A mes yeux, Internet est avant tout un espace de liberté. Il y a beaucoup plus de liberté sur le Web que pour d’autres médias. Peut-être pas en France, où il y a une grande liberté de la presse, mais dans d’autres pays plus “totalitaires”. Internet est, selon moi, un formidable outil pour le discours plus que pour le slogan promotionnel. Finalement, ce n’est pas un outil très important pour la promotion pure et simple d’un film. C’est plutôt un instrument de discours très pointu. Il s’adresse mieux à une certaine frange de la population. Les gens qui surfent sur Internet, surtout les jeunes, sont à la recherche d’un autre discours, d’une autre manière de penser en dehors des circuits traditionnels. La réelle création va passer par Internet. C’est de là que surgiront les vraies surprises, bonnes et mauvaises, mais plutôt bonnes, à mon avis.
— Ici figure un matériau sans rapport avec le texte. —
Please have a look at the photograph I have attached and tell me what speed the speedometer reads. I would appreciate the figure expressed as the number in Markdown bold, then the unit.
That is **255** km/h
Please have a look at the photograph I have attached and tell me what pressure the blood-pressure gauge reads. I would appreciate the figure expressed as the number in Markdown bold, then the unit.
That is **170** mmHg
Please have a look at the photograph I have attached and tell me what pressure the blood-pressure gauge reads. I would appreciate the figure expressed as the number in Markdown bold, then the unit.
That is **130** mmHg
Que pensez-vous du recours à la caméra numérique ?
Pour moi, l’utilisation de la caméra numérique est avant tout une question de style. C’est comme les techniques modernes de la peinture à l’acrylique ou du collage par rapport à la technique traditionnelle de la peinture à l’huile. Chaque cinéaste réalise son œuvre avec les moyens qui lui correspondent le mieux. Il est certain que le numérique va prendre de plus en plus d’importance dans l’univers du cinéma, jusqu’à devenir aussi incontournable que la caméra traditionnelle. L’image numérique va sans doute aussi s’améliorer et se rapprocher de plus en plus de la qualité, du rendu de la pellicule classique. Pour ma part, j’en suis plutôt encore au stade de la peinture à l’huile. Il y a une certaine froideur, un modernisme de l’image lié à la caméra numérique qui ne convient pas à ma manière de filmer. Il y a également une tendance à la schématisation. La caméra numérique ne parvient pas encore à rendre très bien la peau, la transparence de la peau comme le fait la pellicule traditionnelle. Or, dans mes films, la peau est toujours très présente.
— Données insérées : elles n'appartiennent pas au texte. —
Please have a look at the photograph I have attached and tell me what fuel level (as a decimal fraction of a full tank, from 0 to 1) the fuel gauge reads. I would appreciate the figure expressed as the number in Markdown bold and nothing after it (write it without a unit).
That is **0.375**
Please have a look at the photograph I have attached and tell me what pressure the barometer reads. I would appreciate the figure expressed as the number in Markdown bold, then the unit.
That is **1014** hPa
Par ailleurs, se pose aussi la question de la post-production numérique. Le montage numérique offre une telle gamme de choix que, du coup, même si le coût de filmer avec une caméra de ce type est moindre, la post-production peut coûter très cher. Finalement, elle peut se révéler être un outil à double tranchant, pas chère d’un côté et très coûteuse de l’autre. La caméra numérique peut être un “plus” indéniable pour les cinéastes, n’en faisons pas un “moins” en rendant son utilisation obligatoire. N’oublions pas, de toute façon, que la caméra numérique n’est en fin de compte qu’un simple outil, une technique. L’invention du stylo-bille n’a pas multiplié le nombre d’écrivains de qualité. C’est la même chose avec la caméra numérique, cela ne fera pas des cinéastes plus talentueux pour autant.